One of the benefits of organizing events into hierarchies is understanding. That brings us to another concept in CEP:
3. Different personnel need different views of the events in the enterprise, each view related to the role of the person.
For example, a CFO might want a view of the business transactions that are in progress. This knowledge may influence his financial planning. A process architect or business manager on the other hand, might want a more detailed view of the steps in each transaction and also their dependencies on lower level events in order to analyze the impact of application or middleware glitches on the running processes.
Figure 5 depicts role-oriented, real time viewing in a stock trading system. This is a highly event-driven global collaboration between multiple enterprises and individuals over various distributed IT media. Trading events, which may include anything from ticker tape messages to interest rate changes by the Fed, OPEC oil prices, etc., are processed off the messaging infrastructure. Event processing is done by a system of event processing agents (EPAs) — shown as colored boxes with arrows — distributed over the infrastructure. These contain event pattern recognition and processing rules about which we’ll say no more here. Some EPAs filter events, and others aggregate patterns of lower level events into higher level events. And other EPAs process higher level events. This gives us several levels of events derived from the cloud of stock trading events. High level events provide specialized views of the trading activity and are fed graphically to specialist role players.
One view might monitor the performance of a brokerage institution — e.g., how timely is its execution of stop loss orders. Another view might detect patterns of events indicating suspicious situations where SEC regulations such as not trading ahead on a customer’s order, may be violated. Both views use complex events, and the trick is to detect those events.
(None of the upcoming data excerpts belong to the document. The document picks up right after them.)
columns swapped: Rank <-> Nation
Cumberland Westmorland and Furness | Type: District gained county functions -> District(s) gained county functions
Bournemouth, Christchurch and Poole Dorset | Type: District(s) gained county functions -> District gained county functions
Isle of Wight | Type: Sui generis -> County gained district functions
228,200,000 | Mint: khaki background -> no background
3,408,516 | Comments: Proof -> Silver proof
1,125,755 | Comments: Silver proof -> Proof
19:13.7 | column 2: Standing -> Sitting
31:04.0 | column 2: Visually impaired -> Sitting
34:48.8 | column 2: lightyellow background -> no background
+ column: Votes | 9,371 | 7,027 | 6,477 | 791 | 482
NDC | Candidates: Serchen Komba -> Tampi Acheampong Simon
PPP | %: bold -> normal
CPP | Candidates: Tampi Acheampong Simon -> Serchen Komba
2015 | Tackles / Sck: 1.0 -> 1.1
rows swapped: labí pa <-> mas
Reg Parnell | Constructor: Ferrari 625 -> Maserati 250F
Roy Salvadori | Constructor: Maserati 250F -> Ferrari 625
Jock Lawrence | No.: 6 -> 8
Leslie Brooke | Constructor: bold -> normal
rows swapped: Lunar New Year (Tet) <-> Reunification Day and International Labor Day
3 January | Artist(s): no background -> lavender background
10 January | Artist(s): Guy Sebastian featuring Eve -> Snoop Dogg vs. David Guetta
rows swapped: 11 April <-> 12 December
So, CEP can be used to organize the clouds of events in the infrastructures of our enterprises into hierarchies. If you don’t do that you just have a cloud of events in which you cannot see the business significance of anything. Indeed CEP is also used to create new events, like transaction views, that infer information from other events. The higher level events are complex in the sense that they are aggregated from patterns of lower level events. They contain data from the patterns that is needed to make decisions and perform various management roles. Complex in how they happen, yes. But also simpler to understand. The fact is, we deal with complex events every day of our lives.